David Babbs is executive director at 38 Degrees.
The Government doesn’t have a plan for Brexit yet. That’s not necessarily a bad thing.
“Waffle”. That was one of the insults hurled at David Davis last week, when he updated Parliament on the Government’s plans for Brexit. Critics, including some Conservatives, complained about a lack of substance. But, whilst Anna Soubry isn’t alone in feeling that “‘Brexit means Brexit’ has surely passed its shelf life, it’s time for some detail”, it wouldn’t have been good for Britain if Davis had tried to come up with a polished plan for Brexit on his own.
Decisions about how Brexit works will affect all of us for decades to come. Designing the best way forward is in all of our interests. But it’s hard to imagine that the best way to do this would be for a few government ministers to have hunkered down over the summer to cobble something together. That may have generated better headlines last week, but it’d have been unlikely to have generated a plan which would serve us best in the years ahead.
A majority of voters, and nearly half of 38 Degrees members, voted for the UK to leave the European Union. For many who voted Leave, their vote reflected a high level of distrust in politicians and the establishment. Davis would have been very unwise indeed to interpret such a vote as a blank cheque for politicians like him to take all subsequent decisions behind closed doors.
When I helped launch 38 Degrees, seven years ago, one of our founding assumptions was that democracy works better when more people get involved. Big decisions like what kind of Brexit will work best for the UK are far too important to leave to politicians. It looks like the public agrees with us about this. Opinion polling, paid for by 38 Degrees members, found that only one in four voters felt confidence in the Government’s ability to lead Brexit successfully.

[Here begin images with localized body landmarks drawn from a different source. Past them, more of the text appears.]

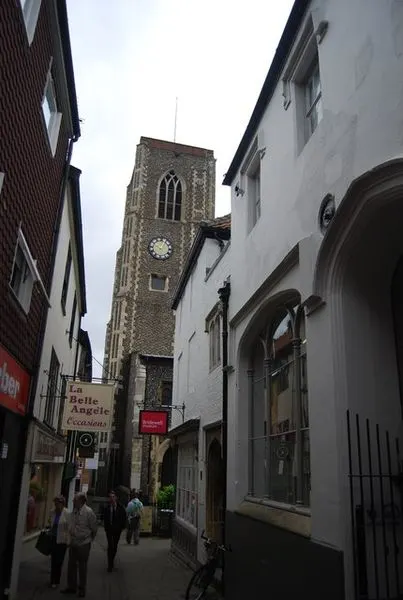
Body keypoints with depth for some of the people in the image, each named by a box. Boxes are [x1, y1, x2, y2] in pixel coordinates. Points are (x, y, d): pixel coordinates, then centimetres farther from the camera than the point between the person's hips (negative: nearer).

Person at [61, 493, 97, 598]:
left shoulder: (88, 512, -20)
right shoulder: (74, 511, -2)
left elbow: (94, 528, -10)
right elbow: (72, 526, 11)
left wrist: (89, 539, 3)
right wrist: (71, 537, 11)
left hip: (83, 544, -5)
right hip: (73, 542, 5)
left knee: (82, 567, 9)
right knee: (71, 565, 14)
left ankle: (82, 589, 26)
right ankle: (71, 587, 31)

So, whilst some may ridicule Davis for saying he wants “to build a national consensus” about Brexit, I think that’s an important aim. I also don’t think it’s unrealistic. Common ground can be found between leavers and remainers, if we are willing to look for it. Now, he needs to prove he’s committed to finding that consensus, by setting out how he’s going to enable the public to feed in their views.
38 Degrees members were as divided on the referendum as everyone else. But, despite this split, they’ve been working together to crowdsource a Brexit plan, since June. We’ve found that the public has a strong desire to roll up their sleeves and get stuck in. Unlike many politicians and commentators, they’re less interested in waiting for the Government to fail, than in making Brexit work. For example, this is how Jake, a 38 Degrees member from Yorkshire, put it: “Following our vote to leave Europe, whether people voted to remain or leave is irrelevant. The die is cast, and we need to make the best of it we can.”
To date, over 250,000 people have taken part in the 38 Degrees “DIY Brexit” consultation. They’ve joined conference calls, co-edited google docs, and, between them, answered over eight million survey questions. Leavers and remainers from all walks of life have been sharing their views, and helping to draw up a set of principles and priorities for how they think Brexit should work, covering key areas such as the NHS, the economy, trade, immigration, rights, and the environment.
Even in an area as contentious as immigration, it’s been possible to have a sensible conversation, and to identify shared priorities for what any new immigration system should look like. We’ve agreed that any new measures to manage immigration should be accompanied by measures to tackle unscrupulous employment practices, which have taken advantage of immigrants, and created tensions among local workers. There’s significant consensus that Britain should welcome new arrivals with skills to contribute to our economy — those who will work in public services, like the NHS, should be welcomed — and that we should take our fair share of refugees. I was joined on one conference call by a refugee living in Manchester, a crofter from the Shetlands, a builder who’d seen his income drop since the accession of new EU states, and a Brit studying in Spain. They all had different perspectives, but we had a thoughtful conversation, and found a lot of common ground.
The 38 Degrees version of a Brexit plan isn’t finished, and it would be hypocritical for us to claim it was the perfect product. We need to take our time, and bring in a range of different voices. It will evolve further, as 38 Degrees members get feedback from their neighbours, their local MPs, experts on the left and right, and, hopefully, ministers like Davis.
Developing a “national consensus” on how Brexit should work won’t be easy. The questions are complicated. Some of the divisions between leavers and remainers run deep. The political pressure to rush to conclusions will be fierce. MPs of all stripes will need to get out of their entrenched positions, and start discussing with their constituents how Brexit could work. And Davis will need to set out how the public can, more formally, feed into his government’s thinking.
But Brexit will work best if the Government accepts that the referendum result must be the start of a genuine conversation with the public — not voters’ first and last chance to have a say. If politicians are willing to get out of their bunker and let the public into the discussion, it can be done.